Nickel release testing must be conducted according to EN 1811:2023 as a one-week simulated wear immersion test, and the testing cycle for a single batch is usually 10–15 working days; it is recommended to complete submission of the first batch of samples for testing before the end of August 2026, and simultaneously update the technical documentation (DoC), Safety Data Sheet (SDS), and the nickel content declaration in labels.

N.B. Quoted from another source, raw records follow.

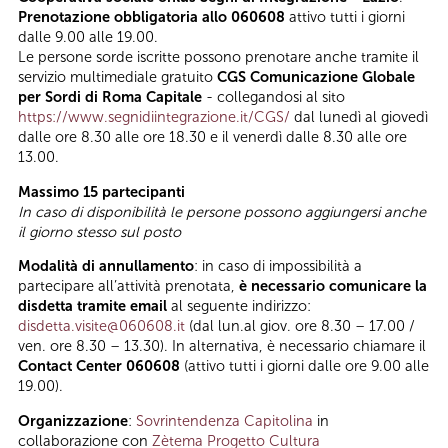
Prenotazione obbligatoria allo 060608
attivo tutti i giorni
dalle 9.00 alle 19.00.
Le persone sorde iscritte possono prenotare anche tramite il
servizio multimediale gratuito
CGS Comunicazione Globale
per Sordi di Roma Capitale
- collegandosi al sito
https://www.segnidiintegrazione.it/CGS/
dal lunedì al giovedì
dalle ore 8.30 alle ore 18.30 e il venerdì dalle 8.30 alle ore
13.00.
Massimo 15 partecipanti
In caso di disponibilità le persone possono aggiungersi anche
il giorno stesso sul posto
Modalità di annullamento
: in caso di impossibilità a
partecipare all’attività prenotata,
è necessario comunicare la
disdetta tramite email
al seguente indirizzo:
disdetta.visite@060608.it
(dal lun.al giov. ore 8.30 – 17.00 /
ven. ore 8.30 – 13.30). In alternativa, è necessario chiamare il
Contact Center 060608
(attivo tutti i giorni dalle ore 9.00 alle
19.00).
Organizzazione
:
Sovrintendenza Capitolina
in
collaborazione con
Zètema Progetto Cultura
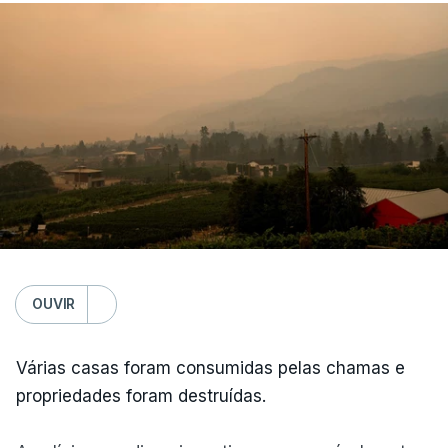
dia da guerra, a 28 de fevereiro, nos quais
morreram também a mulher e outros familiares.
Desde então, não apareceu em público, nem
sequer no funeral do pai e antecessor, no início de
julho, tendo apenas divulgado comunicados que
são lidos por apresentadores na televisão estatal
ou partilhados nas redes sociais, o que alimentou
rumores e especulações sobre o seu paradeiro e
estado de saúde.
Nos últimos dias, vários meios de comunicação
OUVIR
israelitas, entre os quais o Canal 14 e o The
Jerusalem Post, noticiaram, citando fontes
Várias casas foram consumidas pelas chamas e
iranianas, que Khamenei se encontra num "estado
propriedades foram destruídas.
muito grave" desde o bombardeamento israelita
que matou o pai.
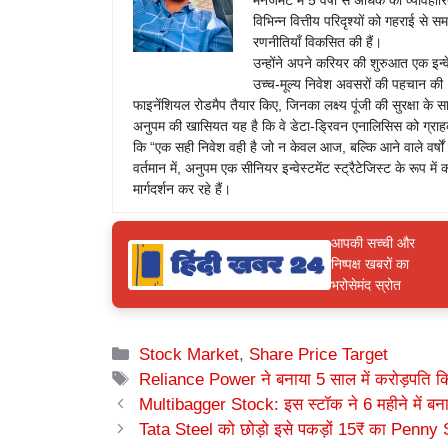
मैनेजमेंट में 5 वर्षों से अधिक का व्या
विभिन्न वित्तीय परिदृश्यों को गहराई से
रणनीतियाँ विकसित की हैं।
उन्होंने अपने करियर की शुरुआत एक इन्वेस्
उच्च-मूल्य निवेश अवसरों की पहचान की। 
फाइनेंशियल रोडमैप तैयार किए, जिनका लक्ष्य पूंजी की सुरक्षा क
अनुपम की खासियत यह है कि वे डेटा-ड्रिवन एनालिसिस को ग्राहक
कि “एक सही निवेश वही है जो न केवल आज, बल्कि आने वाले वर्षों मे
वर्तमान में, अनुपम एक सीनियर इन्वेस्टमेंट स्ट्रैटेजिस्ट के रूप में 
मार्गदर्शन कर रहे हैं।
आपकी सच्ची और
निष्पक्ष खबरों का
भरोसेमंद स्रोत
Categories
Stock Market
,
Share Price Target
Tags
Reliance Power ने बनाया 5 साल में करोड़पति कि
Multibagger Stock: इस स्टॉक ने 6 महीने में बन
Tata Steel को छोड़ो इसे पकड़ों 15₹ का Penny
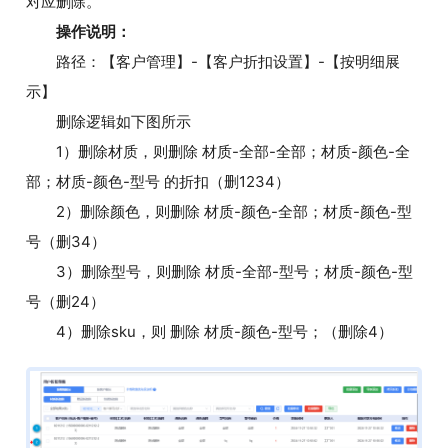
对应删除。
操作说明：
路径：【客户管理】-【客户折扣设置】-【按明细展
示】
删除逻辑如下图所示
1）删除材质，则删除 材质-全部-全部；材质-颜色-全
部；材质-颜色-型号 的折扣（删1234）
2）删除颜色，则删除 材质-颜色-全部；材质-颜色-型
号（删34）
3）删除型号，则删除 材质-全部-型号；材质-颜色-型
号（删24）
4）删除sku，则 删除 材质-颜色-型号；（删除4）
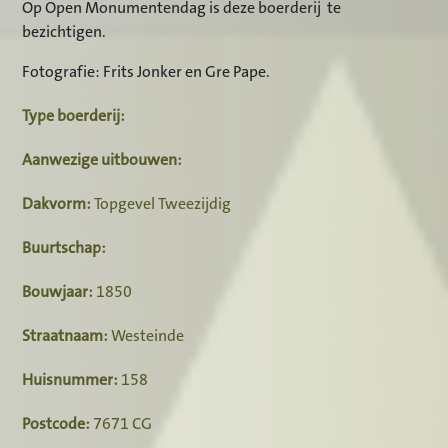
Op Open Monumentendag is deze boerderij te
bezichtigen.
Fotografie: Frits Jonker en Gre Pape.
Type boerderij:
Aanwezige uitbouwen:
Dakvorm:
Topgevel Tweezijdig
Buurtschap:
Bouwjaar:
1850
Straatnaam:
Westeinde
Huisnummer:
158
Postcode:
7671 CG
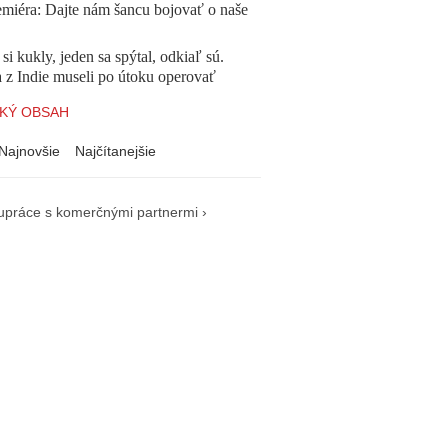
emiéra: Dajte nám šancu bojovať o naše
 si kukly, jeden sa spýtal, odkiaľ sú.
a z Indie museli po útoku operovať
KÝ OBSAH
Najnovšie
Najčítanejšie
upráce s komerčnými partnermi ›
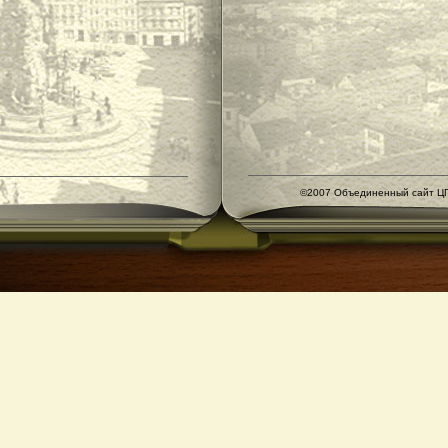
©2007 Объединенный сайт ЦГ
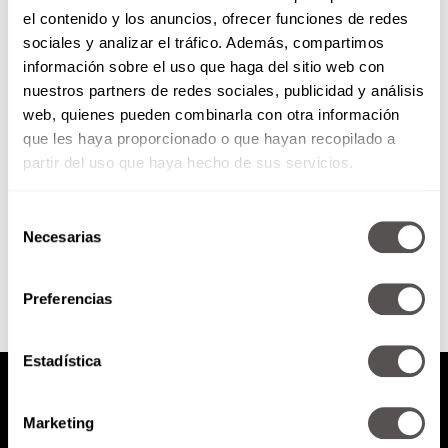
el contenido y los anuncios, ofrecer funciones de redes
¿Amante o esposa?
sociales y analizar el tráfico. Además, compartimos
información sobre el uso que haga del sitio web con
nuestros partners de redes sociales, publicidad y análisis
Se van a jalar los pelos de la
web, quienes pueden combinarla con otra información
cabeza con esto: ¿Por qué
que les haya proporcionado o que hayan recopilado a
deberíamos tener algún tipo de
consideración con...
partir del uso que haya hecho de sus servicios.
Selección
SEGUIR LEYENDO
Necesarias
de
consentimiento
Preferencias
Estadística
Marketing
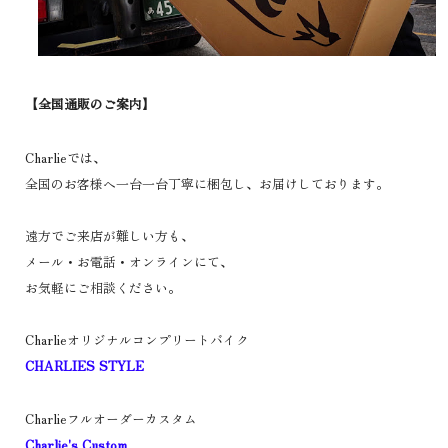
【全国通販のご案内】
Charlieでは、
全国のお客様へ一台一台丁寧に梱包し、お届けしております。
遠方でご来店が難しい方も、
メール・お電話・オンラインにて、
お気軽にご相談ください。
Charlieオリジナルコンプリートバイク
CHARLIES STYLE
Charlieフルオーダーカスタム
Charlie's Custom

Observably, this amendment is not a sudden regulatory escalation, but a continued implementation of REACH's long-term focus on nickel sensitization risks; what is currently more worthy of attention is the granularity of its enforcement——the restriction precisely targets the “electroplating process” rather than the nickel element itself, meaning that non-electroplating nickel treatment methods such as mechanical polishing and laser cladding are temporarily not subject to restriction. Analysis shows, this amendment essentially extends the original medical device regulatory logic (EN 1811) to the industrial sensor field, and its signaling significance is greater than its immediate impact: it marks that the EU is treating “contact metal release” as one of the core evaluation dimensions of industrial product chemical safety. From an industry perspective, this is not an isolated provision, but may indicate a subsequent trend of similar regulation for housings of comparable contact-type instruments such as temperature sensors and flow meters.
Conclusion
This REACH amendment marks that the EU's chemical safety compliance requirements for industrial sensor products have entered a more refined stage. Its core impact lies not in a comprehensive ban on nickel, but in forcing companies to establish a verifiable and traceable process control system for surface treatment. At present, it is more appropriate to understand it as a compliance transition arrangement “driven by testing to promote process upgrading” rather than an insurmountable technical barrier; whether companies can respond smoothly depends on whether they have incorporated material safety data management into their routine R&D and supply chain processes.
Information Source Notes
Main sources: official announcement of the European Commission (COM/2026/189 final), draft number of the REACH amendment (EU) 2026/XXXX (the full number to be confirmed after formal publication in the EU Official Journal OJ L). Items requiring continued observation: the actual enforcement scope by customs authorities of EU member states regarding the “medical/aerospace exemption”, and the trend toward expanded recognition scope of EN 1811:2023 in non-medical-device scenarios.